MAPPING THE Y CHROMOSOME
In another major advance at the CGR, last year scientists in the laboratory of Associate Professor David C. Page created a complete genetic map of the human Y chromosome. "I'm particularly proud of this because it was, for those of you who think of the Human Genome Project as `big science,' a three-person project," Professor Lander said. "Two postdocs and a technician accomplished that work and did so in 18 months. I think they really set a standard."

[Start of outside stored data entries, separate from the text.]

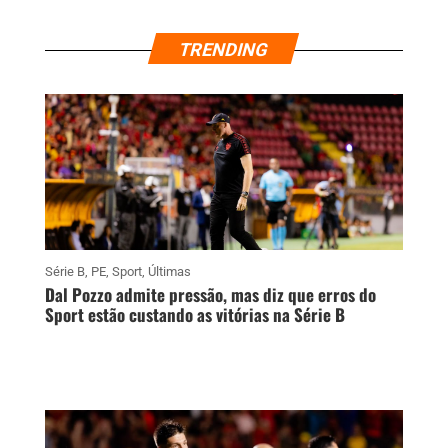
TRENDING
Série B
,
PE
,
Sport
,
Últimas
Dal Pozzo admite pressão, mas diz que erros do
Sport estão custando as vitórias na Série B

With the early renewal of the original NCHGR grant, the CGR is working toward a physical map of both the mouse and human genomes.The project involves scientists from biology, computer science, operations research, and Lincoln Laboratory. Such interdisciplinary ties are crucial to the success of the project, and one reason why MIT was given a grant to start the CGR in the first place."As you can imagine, building the tools to make these maps has much similarity to what we do every day in our [biology] labs," Professor Lander said. "But it also has a certain component of streamlining and of efficiency that is different from what we normally do in molecular biology labs."And so the planners of the Human Genome Project correctly recognized that this would require not just molecular biology, but expertise in automation and engineering, and information processing and computer science."It's no surprise, then, that at least to us, it seemed that MIT was a natural place to do this sort of work. Because to have collaborations, not just within biology or chemistry, but broadly across the whole range of engineering, was something we felt we were better suited to do, for example, than most medical schools."These collaborations should prove useful to the next major goal of the Human Genome Project: sequencing all that genetic material. "Noone in the world knows how to do the sequencing at anything like even $3 billion," Professor Lander said. However, he continued, "I think the next five years will be a revolution in getting those costs down by a factor of 20." To that end, even now the MIT scientists are working with Lincoln Lab "on finding ways to apply Lincoln's micro-scaling abilities to trying to chip off a factor of 20 from the cost of sequencing. The new applications, the new frontiers here are in the sequencing."
Professor Lander concluded: "The overall project is tremendously fun because everybody doing it is young and excited. We've made sure not to tell our people what they can't do, what isn't possible. And they have surprised us again and again by being able to do much more than we thought."The Center for Genome Research consists of a consortium of five institutions. In addition to MIT and the Whitehead Institute, they are Princeton University; the Jackson Laboratory in Bar Harbor, Maine; and the Centre d'Etude de Polymorphisme Humaine in Paris, France.
A version of this article appeared in the March 17, 1993 issue of MIT Tech Talk (Volume 37, Number 26).